There is no more rigidly formula television type than the sitcom. During a closely telescopée of 22 minutes, the writers must present, degenerate and resolve a situation, while giving the public the laughs of the belly which, we hope, made the meeting meeting. They generally only have one week, from reading the table to filming, which leaves production to adjustments, but little experimentation. Everything must be on the page.
Even for a show like “Seinfeld”, where the casting maintained a high degree of spontaneity throughout each episode? Where do Kramer’s steep entries (Michael Richards) seem to eliminate the gravity of Jerry’s apartment (Jerry Seinfeld)? Where do Elaine (Julia Louis-Dreyfus) sign up out of nowhere? Where do the jokes take so many unpredictable twists and turns that the actors seem to be constantly offset?
If you are not familiar with the functioning of sitcom production, you might have trouble believing that the fabulous fabulous remarkably talented of “Seinfeld” was not improvised on the occasion to keep things fresh or send A arrow scene over it (like Kramer to tear the baby from Mohel into the episode of season 5 “The Bris”). Many years ago, Seinfeld himself was asked about improvisation in the sitcom which bore his name, and his answer could surprise you.

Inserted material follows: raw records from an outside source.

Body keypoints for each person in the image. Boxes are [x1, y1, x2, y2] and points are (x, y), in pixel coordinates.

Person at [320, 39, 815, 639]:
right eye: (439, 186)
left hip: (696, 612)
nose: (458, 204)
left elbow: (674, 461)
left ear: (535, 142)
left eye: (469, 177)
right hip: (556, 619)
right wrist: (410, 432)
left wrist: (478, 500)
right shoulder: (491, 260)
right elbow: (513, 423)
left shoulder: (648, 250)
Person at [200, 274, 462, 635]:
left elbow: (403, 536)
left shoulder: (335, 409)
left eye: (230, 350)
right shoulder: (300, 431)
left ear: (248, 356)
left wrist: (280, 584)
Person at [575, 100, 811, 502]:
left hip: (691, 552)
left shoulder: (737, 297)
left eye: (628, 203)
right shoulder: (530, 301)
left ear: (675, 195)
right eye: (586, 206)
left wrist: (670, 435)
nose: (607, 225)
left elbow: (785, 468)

Seinfeld was a sitcom mainly without improvisation
During an Ama Reddit in 2014Seinfeld revealed that almost everything you saw during nine seasons of “Seinfeld” was scripted. According to the legend of comedy:
“We have improvised practically nothing, in fact. It is how good the actors, that it sometimes seems that they improvised. But we knew each other as well as we knew exactly what sentences to put in their mouths which would seem Natural.
Television writers did not get enough shine in the 1990s (that is to say the era of pre-pique television, when occasional television fans discovered the existence of showrunners), But most fans of “Seinfeld” are now aware of funny phenomenal people who have summoned these spectacular jokes. You just couldn’t miss writing staff who, with Seinfeld and Larry David, understood people like Carol Leifer, Peter Mehlman, Alec Berg, Jeff Schaffer and David Mandel.

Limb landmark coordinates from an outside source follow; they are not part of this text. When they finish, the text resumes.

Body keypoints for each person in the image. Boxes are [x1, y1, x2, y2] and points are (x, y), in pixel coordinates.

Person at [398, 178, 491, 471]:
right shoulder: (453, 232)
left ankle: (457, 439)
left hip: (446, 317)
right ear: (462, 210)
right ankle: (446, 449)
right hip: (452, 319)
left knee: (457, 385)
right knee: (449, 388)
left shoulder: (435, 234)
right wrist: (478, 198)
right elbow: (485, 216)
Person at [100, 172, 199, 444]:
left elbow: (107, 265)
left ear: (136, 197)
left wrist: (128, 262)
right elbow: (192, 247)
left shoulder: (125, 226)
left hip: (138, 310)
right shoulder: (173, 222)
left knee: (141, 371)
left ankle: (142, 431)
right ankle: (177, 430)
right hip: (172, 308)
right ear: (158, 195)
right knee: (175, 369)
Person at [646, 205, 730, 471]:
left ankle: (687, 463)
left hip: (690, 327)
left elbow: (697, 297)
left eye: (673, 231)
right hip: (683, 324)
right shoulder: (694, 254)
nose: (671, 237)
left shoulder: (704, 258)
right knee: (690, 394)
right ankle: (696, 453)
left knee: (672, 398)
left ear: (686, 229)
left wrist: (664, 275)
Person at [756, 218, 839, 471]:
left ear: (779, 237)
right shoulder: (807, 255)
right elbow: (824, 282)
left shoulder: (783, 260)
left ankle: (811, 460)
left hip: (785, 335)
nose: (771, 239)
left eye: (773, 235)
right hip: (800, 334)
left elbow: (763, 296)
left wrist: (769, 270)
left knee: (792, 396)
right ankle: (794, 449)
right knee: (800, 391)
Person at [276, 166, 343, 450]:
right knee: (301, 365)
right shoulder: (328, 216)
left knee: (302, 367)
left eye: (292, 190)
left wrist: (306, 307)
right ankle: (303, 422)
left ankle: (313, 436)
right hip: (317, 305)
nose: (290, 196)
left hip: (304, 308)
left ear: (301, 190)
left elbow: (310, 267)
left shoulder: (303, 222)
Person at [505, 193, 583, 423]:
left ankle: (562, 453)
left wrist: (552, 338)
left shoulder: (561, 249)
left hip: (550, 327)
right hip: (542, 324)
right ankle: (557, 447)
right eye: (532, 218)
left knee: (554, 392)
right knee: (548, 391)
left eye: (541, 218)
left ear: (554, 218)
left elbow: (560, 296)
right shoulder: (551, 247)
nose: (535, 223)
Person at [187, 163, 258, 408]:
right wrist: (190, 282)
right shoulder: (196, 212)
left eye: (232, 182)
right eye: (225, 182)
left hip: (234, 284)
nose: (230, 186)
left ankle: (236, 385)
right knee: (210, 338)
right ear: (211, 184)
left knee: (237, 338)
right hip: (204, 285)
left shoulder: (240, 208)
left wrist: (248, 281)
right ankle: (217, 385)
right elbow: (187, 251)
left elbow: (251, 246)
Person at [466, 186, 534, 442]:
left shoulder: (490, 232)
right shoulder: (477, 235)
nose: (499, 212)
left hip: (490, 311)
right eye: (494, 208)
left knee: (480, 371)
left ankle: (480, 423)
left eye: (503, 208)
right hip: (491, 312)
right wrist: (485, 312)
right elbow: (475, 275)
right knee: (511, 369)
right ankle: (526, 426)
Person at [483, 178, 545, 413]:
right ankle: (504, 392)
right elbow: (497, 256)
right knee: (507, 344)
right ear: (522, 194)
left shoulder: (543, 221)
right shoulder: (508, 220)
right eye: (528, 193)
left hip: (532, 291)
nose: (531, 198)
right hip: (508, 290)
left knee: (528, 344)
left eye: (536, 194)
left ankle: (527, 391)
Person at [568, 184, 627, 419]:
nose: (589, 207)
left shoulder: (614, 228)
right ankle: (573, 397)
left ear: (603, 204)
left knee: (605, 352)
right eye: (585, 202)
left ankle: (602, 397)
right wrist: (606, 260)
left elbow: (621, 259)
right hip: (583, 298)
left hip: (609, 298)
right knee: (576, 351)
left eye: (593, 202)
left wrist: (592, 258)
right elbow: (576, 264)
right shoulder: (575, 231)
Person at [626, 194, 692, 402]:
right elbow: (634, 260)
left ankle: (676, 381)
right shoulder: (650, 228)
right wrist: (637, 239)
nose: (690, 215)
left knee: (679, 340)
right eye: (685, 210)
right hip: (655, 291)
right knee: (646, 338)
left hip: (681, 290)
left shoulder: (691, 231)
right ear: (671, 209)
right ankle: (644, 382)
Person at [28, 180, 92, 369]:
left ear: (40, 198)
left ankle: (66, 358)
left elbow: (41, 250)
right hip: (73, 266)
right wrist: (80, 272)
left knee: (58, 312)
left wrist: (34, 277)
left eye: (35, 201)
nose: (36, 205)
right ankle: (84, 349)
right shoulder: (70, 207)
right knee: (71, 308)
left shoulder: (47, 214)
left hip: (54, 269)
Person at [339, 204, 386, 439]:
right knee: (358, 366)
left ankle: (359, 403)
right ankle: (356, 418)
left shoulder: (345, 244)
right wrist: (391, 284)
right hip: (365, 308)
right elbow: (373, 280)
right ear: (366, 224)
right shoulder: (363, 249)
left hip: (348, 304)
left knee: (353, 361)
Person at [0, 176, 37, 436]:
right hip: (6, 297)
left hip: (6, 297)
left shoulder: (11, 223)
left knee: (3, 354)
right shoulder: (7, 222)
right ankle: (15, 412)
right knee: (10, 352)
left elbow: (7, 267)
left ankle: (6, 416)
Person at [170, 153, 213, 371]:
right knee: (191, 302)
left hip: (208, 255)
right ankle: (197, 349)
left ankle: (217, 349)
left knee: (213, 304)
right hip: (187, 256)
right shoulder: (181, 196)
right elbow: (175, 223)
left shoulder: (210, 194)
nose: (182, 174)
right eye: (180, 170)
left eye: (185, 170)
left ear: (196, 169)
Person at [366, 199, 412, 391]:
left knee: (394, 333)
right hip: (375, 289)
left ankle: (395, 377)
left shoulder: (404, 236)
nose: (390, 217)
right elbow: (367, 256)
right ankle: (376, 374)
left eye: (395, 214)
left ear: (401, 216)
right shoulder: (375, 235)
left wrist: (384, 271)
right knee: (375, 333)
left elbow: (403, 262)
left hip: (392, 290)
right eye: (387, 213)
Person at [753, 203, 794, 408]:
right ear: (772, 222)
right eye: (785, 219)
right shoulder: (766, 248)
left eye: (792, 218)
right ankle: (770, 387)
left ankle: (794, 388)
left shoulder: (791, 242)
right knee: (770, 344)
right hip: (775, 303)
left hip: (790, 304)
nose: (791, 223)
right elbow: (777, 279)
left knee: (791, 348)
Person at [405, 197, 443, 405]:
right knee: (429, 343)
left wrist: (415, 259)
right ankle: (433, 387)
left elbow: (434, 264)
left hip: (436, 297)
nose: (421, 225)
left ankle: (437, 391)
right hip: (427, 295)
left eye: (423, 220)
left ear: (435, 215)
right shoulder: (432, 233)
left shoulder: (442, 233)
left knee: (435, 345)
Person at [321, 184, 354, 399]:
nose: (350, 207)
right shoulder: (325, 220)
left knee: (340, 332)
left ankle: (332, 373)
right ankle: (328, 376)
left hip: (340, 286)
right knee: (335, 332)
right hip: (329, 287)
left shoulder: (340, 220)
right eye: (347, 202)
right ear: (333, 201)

This does not mean that the actors have not added their own frills. Kramer’s entries became a little essential after Richards was late on a signal in the episode of season 1 “The Robbery”, while the cooks of Elaine were transported to the Louis-Louis- Dreyfus to push his friends by hearing incredible or simply surprising news. The screenwriters of the show also made last minute adjustments on occasion, the most famous being the kiss line of Jerry’s girlfriend, Sidra (Teri Hatcher) in the episode of season 4 “The implant “. According to Hatcher (as she said Vanity In 2014), David nourished the line “They are real, and they are spectacular” just before the shooting. Obviously, everyone on “Seinfeld” was fast on their feet, but when it was a question of delivering the verbal goods, they almost always stuck in the script.